▶ [Exercise goal] List every institution, organization, or publication named in the text below about access to affordable drugs.

▶ [Document segment]
.....
Co-operation, not coercion, may be the best way for developing countries to expand access to vital affordable drugs. That is the finding of an analysis by University of Ottawa and University of Denver researchers, including myself, published in Health Affairs.

We examined two strategies that countries can use to provide cheaper medicines: compulsory licensing, a legal manoeuvre governments can use to expropriate patent rights forcibly that may block access to less expensive generic medicines; and international negotiation, when governments haggle with medicine suppliers over prices.

Fierce ideological battles - which are silly because what matters to patients is medicine - have been fought over which is better by those who advocate property rights, and hate compulsion, and supporters of health rights, who embrace it. Neither cares much for the legitimate arguments of the other.

We trawled through data sets of all HIV/Aids antiretroviral medicine purchases reported to the World Health Organisation and the Global Fund to Fight Aids, Tuberculosis and Malaria over roughly a decade, and compared prices obtained by compulsory licensing and negotiation by individual countries, groups of countries, or global organisations.
.....
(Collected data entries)
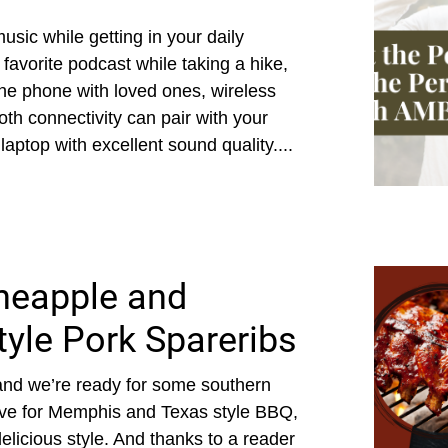
usic while getting in your daily
avorite podcast while taking a hike,
the phone with loved ones, wireless
oth connectivity can pair with your
aptop with excellent sound quality....
ineapple and
tyle Pork Spareribs
, and we’re ready for some southern
love for Memphis and Texas style BBQ,
elicious style. And thanks to a reader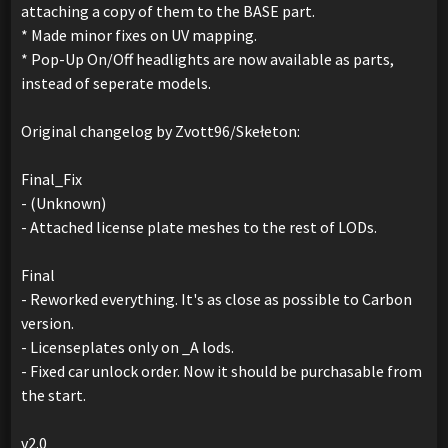
attaching a copy of them to the BASE part.
* Made minor fixes on UV mapping.
* Pop-Up On/Off headlights are now available as parts,
instead of seperate models.
Original changelog by Zvott96/Skełeton:
Final_Fix
- (Unknown)
- Attached license plate meshes to the rest of LODs.
Final
- Reworked everything. It's as close as possible to Carbon
version.
- Licenseplates only on _A lods.
- Fixed car unlock order. Now it should be purchasable from
the start.
v2.0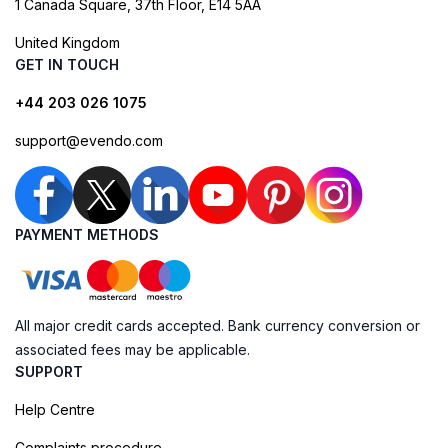
1 Canada Square, 37th Floor, E14 5AA
United Kingdom
GET IN TOUCH
+44 203 026 1075
support@evendo.com
PAYMENT METHODS
All major credit cards accepted. Bank currency conversion or
associated fees may be applicable.
SUPPORT
Help Centre
Complaints procedure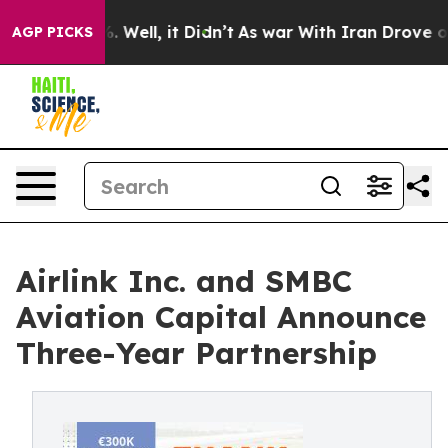
 40%. Well, it Didn’t
As war With Iran Drove oil Pri
AGP PICKS
Airlink Inc. and SMBC
Aviation Capital Announce
Three-Year Partnership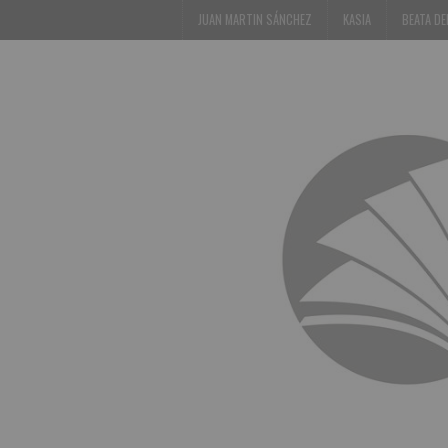
JUAN MARTIN SÁNCHEZ
KASIA
BEATA D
.....
▶ [Reply]
- University of Ottawa
- University of Denver
- Health Affairs
- World Health Organisation
- Global Fund to Fight Aids, Tuberculosis and Malaria